Schellenberg and his colleagues were keen to retain their focus on clients and avoid becoming product ⁣sellers, a risk too frequently enough encountered with larger organizations. Investec’s commitment to a client-centric approach⁢ and its focus on emerging markets,critical⁢ for many Capitalmind ⁢clients,alleviated these concerns.

Importantly, several Capitalmind partners will retain a 40% stake in the European side, ensuring continued alignment ​and commitment to the partnership’s⁤ success.

UK and Germany: A Transatlantic bridge for M&A Success

Further cementing Investec’s commitment to European M&A, Jonathan Arrowsmith and Ervin Schellenberg are spearheading a unique transatlantic partnership, linked by their shared responsibility for mid-market M&A activity in the UK and Germany.
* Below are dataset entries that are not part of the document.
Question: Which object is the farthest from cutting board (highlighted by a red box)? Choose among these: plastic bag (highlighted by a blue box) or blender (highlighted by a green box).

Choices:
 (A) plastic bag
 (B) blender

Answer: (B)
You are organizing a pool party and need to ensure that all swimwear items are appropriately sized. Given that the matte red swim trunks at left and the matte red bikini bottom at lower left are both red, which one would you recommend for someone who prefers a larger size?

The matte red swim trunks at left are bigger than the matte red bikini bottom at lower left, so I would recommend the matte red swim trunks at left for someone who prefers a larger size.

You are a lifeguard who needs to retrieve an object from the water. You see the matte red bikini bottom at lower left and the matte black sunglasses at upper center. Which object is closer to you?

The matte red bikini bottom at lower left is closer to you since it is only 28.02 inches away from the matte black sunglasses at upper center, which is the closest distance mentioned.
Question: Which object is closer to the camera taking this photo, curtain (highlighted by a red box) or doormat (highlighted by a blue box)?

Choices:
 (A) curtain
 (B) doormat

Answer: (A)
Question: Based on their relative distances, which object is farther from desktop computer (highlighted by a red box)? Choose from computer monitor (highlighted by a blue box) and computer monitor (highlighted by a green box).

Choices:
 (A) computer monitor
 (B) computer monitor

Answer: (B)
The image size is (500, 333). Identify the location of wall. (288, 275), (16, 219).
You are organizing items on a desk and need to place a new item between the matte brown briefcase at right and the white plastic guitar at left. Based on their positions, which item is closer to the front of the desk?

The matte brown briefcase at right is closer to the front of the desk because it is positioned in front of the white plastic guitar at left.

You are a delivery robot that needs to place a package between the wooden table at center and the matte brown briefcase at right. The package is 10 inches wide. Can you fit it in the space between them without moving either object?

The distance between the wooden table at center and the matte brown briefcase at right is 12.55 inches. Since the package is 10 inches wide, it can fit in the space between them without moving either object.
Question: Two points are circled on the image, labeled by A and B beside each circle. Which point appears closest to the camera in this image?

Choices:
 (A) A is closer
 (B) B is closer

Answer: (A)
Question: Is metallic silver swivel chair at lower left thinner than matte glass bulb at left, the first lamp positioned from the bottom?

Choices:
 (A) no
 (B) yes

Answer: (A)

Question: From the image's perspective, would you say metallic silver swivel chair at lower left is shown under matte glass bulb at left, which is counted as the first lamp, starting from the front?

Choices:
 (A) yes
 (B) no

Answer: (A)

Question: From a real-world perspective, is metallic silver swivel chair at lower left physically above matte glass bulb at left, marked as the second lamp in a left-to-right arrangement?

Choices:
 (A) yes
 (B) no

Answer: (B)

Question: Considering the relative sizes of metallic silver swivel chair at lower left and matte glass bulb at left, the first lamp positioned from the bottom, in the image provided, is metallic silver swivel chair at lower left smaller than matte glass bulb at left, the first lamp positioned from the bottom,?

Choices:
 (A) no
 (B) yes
This ⁣close working relationship transcends geographical boundaries,‍ fostering a collaborative approach to dealmaking that sees them working⁣ in tandem to sell mid-market corporates in the €50 million to €500 million range.

“We have a fantastic prospect in front ​of us and we are ​excited about the future,” said Schellenberg.

Breaking Down Conventional Banking Silos

This approach is a departure from conventional banking models,⁣ where requests from ⁢partners in other geographies may not be prioritized.

Investec ‍Capital, however, emphasizes teamwork.

“When Ervin is really interested in an prospect ‌and ‍asks for some⁤ sector knowledge, research or prospective buyers ​in the UK, I treat that with respect⁣ and vice versa,” ‍Arrowsmith ‌explained.

Schellenberg echoes this, personally handling requests from the UK. He said, “Even if the request doesn’t ​come directly ‍to you, you⁢ trust that your partner needs ⁤it and do not delegate it to a junior analyst‍ or member⁤ of the team.”

Future Outlook: Growth and collaboration

The integration of Capitalmind inline with Investec’s transatlantic partnership marks a significant step for the bank’s global M&A strategy.

By combining Investec’s international reach and expertise with Capitalmind’s deep European market knowledge and client relationships,⁤ this ‌combined entity is positioning itself to capitalize on opportunities in an increasingly complex and interconnected world.‍

The focus on close collaboration and client-centric approach is set to drive robust cross-border transactions‍ and‌ solidify Investec’s position as a major player in the global M&A arena.

This⁢ report is brought to you by NewsDirectory3, your source ‌for complete and insightful financial news.